■ **WHAT IS NEEDED**
Determine how many lines in the listing below contain "armchair", then give only that number.

■ **DATA FOR PROCESSING**
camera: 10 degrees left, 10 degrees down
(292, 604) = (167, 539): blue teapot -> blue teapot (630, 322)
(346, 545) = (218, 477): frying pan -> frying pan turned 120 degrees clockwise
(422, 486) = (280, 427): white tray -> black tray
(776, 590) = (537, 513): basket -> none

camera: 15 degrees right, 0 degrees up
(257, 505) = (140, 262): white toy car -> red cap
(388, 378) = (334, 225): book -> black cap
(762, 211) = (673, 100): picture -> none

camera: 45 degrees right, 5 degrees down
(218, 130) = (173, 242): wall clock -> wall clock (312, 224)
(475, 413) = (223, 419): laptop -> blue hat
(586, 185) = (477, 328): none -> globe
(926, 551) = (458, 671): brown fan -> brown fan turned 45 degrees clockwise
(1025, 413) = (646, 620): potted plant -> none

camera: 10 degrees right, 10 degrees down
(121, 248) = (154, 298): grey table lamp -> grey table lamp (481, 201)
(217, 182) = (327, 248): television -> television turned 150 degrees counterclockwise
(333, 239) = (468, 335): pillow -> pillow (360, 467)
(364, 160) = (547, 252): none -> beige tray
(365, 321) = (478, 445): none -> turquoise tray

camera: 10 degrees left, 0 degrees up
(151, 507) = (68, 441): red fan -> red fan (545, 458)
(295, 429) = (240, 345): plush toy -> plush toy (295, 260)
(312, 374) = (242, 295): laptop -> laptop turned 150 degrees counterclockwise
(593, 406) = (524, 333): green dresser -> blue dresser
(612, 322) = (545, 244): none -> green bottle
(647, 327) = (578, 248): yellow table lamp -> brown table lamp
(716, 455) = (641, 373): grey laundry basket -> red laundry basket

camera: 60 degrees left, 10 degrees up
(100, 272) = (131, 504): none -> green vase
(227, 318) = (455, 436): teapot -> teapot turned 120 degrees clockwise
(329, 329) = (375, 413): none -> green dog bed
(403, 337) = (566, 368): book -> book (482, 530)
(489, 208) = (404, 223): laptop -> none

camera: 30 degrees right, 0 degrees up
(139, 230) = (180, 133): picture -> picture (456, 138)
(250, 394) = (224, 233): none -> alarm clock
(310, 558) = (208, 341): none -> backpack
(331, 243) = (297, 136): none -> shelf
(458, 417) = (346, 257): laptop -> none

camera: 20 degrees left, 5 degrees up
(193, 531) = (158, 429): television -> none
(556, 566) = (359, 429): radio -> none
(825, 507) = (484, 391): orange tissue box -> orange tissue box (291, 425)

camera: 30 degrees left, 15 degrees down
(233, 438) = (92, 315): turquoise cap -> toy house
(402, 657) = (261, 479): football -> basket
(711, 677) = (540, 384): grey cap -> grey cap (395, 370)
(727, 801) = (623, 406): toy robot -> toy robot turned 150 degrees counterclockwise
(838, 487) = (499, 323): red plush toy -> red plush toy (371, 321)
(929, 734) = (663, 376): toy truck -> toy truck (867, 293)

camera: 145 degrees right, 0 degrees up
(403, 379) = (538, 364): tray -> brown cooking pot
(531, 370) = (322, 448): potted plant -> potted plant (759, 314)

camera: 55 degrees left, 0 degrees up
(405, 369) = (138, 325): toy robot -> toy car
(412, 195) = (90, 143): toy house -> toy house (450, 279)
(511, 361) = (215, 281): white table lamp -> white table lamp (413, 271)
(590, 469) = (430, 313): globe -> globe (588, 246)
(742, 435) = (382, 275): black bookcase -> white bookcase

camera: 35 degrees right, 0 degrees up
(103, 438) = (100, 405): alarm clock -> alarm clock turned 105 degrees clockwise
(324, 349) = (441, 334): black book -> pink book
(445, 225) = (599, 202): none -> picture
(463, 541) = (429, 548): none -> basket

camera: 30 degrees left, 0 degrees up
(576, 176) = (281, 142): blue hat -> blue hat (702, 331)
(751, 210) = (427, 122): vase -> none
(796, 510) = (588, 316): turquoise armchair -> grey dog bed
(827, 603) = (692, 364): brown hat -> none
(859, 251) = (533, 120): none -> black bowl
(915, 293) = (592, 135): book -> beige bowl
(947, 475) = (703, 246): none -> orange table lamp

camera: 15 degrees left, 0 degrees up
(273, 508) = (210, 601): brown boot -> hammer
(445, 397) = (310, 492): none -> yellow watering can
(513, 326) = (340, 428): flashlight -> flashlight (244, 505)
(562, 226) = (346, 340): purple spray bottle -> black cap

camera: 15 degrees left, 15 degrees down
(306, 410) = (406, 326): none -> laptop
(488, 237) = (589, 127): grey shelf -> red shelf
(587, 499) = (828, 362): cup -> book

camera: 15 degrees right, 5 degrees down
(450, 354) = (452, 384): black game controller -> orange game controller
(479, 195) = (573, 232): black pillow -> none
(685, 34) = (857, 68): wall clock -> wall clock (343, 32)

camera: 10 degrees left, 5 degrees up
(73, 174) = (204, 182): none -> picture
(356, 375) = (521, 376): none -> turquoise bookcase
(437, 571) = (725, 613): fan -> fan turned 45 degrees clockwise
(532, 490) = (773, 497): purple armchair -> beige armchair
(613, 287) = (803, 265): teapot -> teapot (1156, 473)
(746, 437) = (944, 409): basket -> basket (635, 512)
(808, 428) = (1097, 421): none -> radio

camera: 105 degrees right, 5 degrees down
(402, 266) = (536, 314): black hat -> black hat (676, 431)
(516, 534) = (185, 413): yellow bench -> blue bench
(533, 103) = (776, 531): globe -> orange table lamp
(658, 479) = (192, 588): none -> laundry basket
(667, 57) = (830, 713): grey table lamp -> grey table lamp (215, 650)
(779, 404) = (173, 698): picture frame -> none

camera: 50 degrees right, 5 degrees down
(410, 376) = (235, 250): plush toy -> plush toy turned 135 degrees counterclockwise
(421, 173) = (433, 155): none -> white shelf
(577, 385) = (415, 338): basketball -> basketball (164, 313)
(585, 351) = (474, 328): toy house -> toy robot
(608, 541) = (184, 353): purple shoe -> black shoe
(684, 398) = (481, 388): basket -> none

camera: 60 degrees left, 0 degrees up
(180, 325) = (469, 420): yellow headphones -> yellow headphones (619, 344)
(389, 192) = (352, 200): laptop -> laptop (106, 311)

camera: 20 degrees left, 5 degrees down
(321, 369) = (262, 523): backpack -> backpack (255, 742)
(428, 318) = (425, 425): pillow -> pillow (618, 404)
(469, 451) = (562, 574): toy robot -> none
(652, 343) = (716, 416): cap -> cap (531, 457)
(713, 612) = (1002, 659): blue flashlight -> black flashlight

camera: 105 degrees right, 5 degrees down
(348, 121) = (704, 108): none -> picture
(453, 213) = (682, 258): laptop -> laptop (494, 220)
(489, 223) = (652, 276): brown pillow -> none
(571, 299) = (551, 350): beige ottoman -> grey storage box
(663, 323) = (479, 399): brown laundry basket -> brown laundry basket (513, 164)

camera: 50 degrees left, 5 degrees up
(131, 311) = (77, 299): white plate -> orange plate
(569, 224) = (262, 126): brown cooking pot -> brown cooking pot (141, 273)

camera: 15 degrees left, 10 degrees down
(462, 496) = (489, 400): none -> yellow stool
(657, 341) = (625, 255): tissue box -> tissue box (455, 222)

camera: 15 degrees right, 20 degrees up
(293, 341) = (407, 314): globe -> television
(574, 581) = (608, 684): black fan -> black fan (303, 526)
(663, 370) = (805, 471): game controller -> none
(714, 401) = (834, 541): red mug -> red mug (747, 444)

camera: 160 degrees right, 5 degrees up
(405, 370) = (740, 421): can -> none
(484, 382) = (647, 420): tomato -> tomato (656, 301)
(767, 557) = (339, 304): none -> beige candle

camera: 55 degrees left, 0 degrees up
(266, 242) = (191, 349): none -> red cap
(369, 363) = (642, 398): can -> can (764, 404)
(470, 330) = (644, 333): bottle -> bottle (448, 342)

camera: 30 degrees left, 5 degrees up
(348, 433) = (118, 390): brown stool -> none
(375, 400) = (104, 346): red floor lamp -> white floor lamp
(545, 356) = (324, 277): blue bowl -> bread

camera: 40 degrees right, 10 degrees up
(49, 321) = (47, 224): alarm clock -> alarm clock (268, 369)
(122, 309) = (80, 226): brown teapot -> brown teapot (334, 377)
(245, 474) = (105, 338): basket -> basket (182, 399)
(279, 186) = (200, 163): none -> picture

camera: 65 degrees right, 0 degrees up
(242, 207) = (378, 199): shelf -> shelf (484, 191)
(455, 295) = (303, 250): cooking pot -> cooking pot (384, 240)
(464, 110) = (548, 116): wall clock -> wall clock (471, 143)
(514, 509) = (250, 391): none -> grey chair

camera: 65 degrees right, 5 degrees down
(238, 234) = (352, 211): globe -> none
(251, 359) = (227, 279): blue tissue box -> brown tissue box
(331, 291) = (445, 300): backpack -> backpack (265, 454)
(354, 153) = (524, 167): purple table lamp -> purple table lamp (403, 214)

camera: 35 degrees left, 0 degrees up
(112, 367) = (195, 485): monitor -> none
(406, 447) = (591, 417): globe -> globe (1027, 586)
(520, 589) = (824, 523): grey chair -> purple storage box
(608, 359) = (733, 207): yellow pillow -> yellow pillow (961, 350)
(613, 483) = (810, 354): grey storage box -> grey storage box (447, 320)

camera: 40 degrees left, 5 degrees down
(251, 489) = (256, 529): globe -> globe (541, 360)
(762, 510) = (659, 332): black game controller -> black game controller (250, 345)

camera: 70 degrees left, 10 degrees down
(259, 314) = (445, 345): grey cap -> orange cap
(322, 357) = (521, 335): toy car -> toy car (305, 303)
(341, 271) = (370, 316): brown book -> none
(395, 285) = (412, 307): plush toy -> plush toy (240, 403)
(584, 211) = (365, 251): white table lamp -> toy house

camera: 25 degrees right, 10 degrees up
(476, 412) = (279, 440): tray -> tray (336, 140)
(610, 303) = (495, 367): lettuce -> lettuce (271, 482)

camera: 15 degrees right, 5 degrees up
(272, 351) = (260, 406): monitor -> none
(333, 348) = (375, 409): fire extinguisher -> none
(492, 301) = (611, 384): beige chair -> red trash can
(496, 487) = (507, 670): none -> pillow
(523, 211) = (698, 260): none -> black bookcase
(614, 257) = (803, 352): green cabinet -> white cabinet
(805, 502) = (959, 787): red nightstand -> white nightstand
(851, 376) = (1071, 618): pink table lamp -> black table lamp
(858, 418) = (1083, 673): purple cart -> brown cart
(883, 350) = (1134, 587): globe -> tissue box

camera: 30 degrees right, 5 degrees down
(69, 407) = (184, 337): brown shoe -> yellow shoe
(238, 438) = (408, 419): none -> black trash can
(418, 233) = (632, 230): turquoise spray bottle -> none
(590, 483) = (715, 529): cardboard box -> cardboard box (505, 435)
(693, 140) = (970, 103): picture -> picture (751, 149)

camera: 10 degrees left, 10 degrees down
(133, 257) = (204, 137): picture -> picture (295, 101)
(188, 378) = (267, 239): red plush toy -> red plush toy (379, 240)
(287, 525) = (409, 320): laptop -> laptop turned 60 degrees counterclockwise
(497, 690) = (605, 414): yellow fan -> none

■ **WRITTEN ANSWER**
2